With yet another controversial fatal shooting this week by one of its deputies, there’s no doubt that the Los Angeles County Sheriff’s Department has deep problems. The inevitable comparisons to the troubles of the Los Angeles Police Department have again arisen. But there’s one marked, and welcome, contrast: the response of the man at the top.

Los Angeles Police Chief Daryl F. Gates had to be dragged toward reform; Sheriff ShermanBlock is demonstrating a more open approach that is commendable.

During his monthly open house with reporters this week, Block was refreshingly candid about how the image of his department has been sullied by the behavior and attitude of some deputies. There have been deputies who are “dishonest, bigoted,” he acknowledged. “We’ve had people in this department who have been brutal. In the future I’m sure we’ll have people who will be brutal . . . but I think the larger question is not that these incidents occur but what is the organizational response? How do we deal with these people who are, in fact, engaged in misconduct?”
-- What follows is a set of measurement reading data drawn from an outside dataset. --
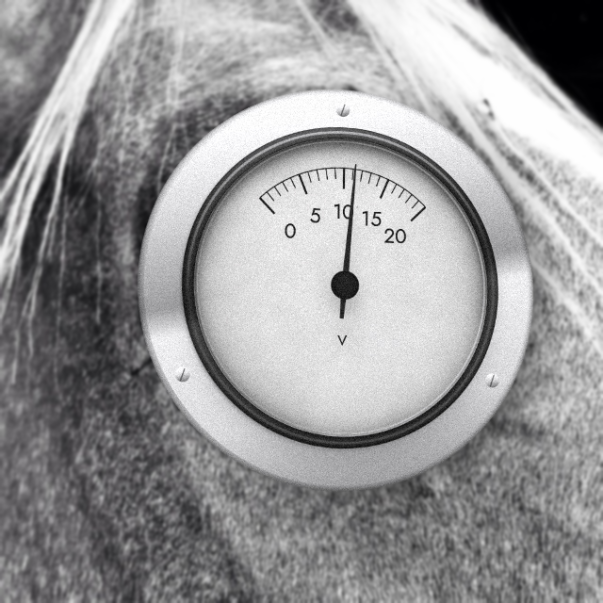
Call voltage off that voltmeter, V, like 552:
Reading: 11
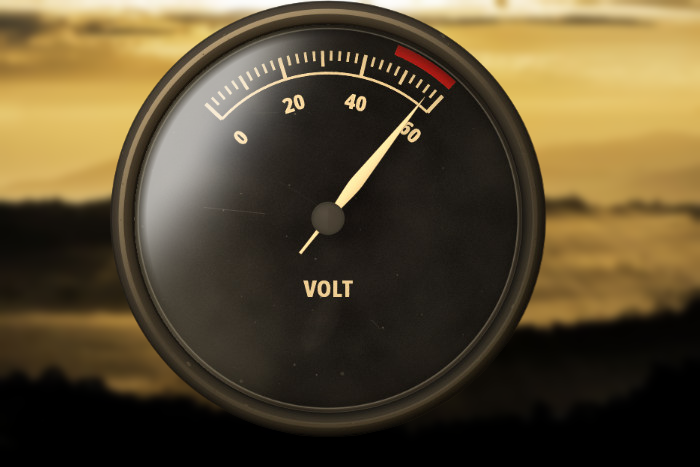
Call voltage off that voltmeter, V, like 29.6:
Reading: 57
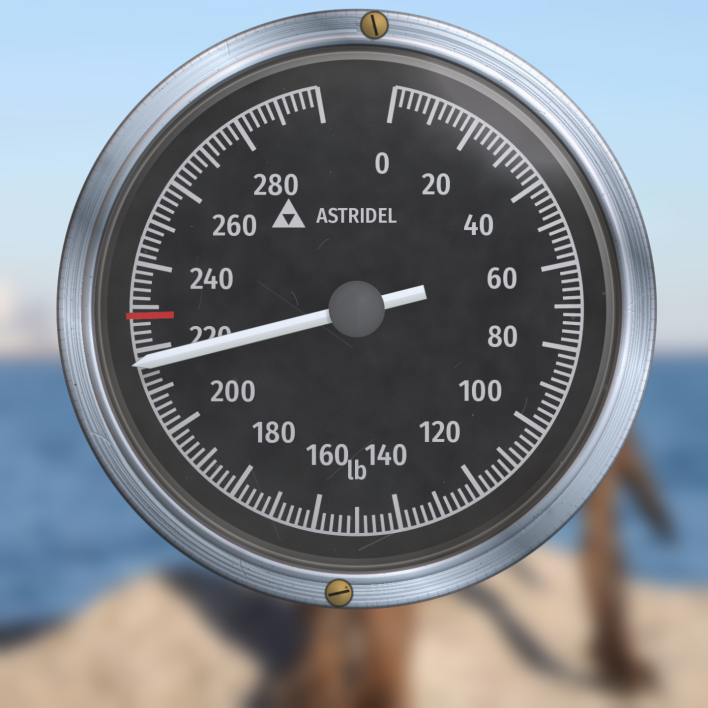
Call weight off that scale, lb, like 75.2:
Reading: 217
The department has been shaken by a series of controversies in recent years, including a string of excessive-force lawsuits and a drug-money skimming scheme that has landed seven deputies in prison. In the last month, three fatal shootings by deputies--in East Los Angeles, Ladera Heights and, this week, in Artesia--have intensified demands that the County Board of Supervisors and Block get to the bottom of all that’s wrong in the department.

Block, who was at first reluctant to publicly address the rising concerns, has now agreed to participate next month in a public hearing with the county board. Block is expected to hear much criticism about his 8,000-member department; he has suggested he will counter what he considers to be unfair criticism, as well as respond to the fair and legitimate worries of county residents.

Some speculate that the recent shootings and the still vivid memory of the LAPD beating of Rodney King are behind Block’s willingness to be flexible. Others say that Block, although not relishing more public scrutiny, always has favored a non-”cowboy” approach to law enforcement and has sought to avoid a siege mentality.

Frankly, Block’s motive for choosing a more open approach now really doesn’t matter. It’s what is needed. The message from the top is crucial. Block must continue, in word and deed, to demonstrate unequivocally that deputies will either operate within the law and department procedure or they will be gone.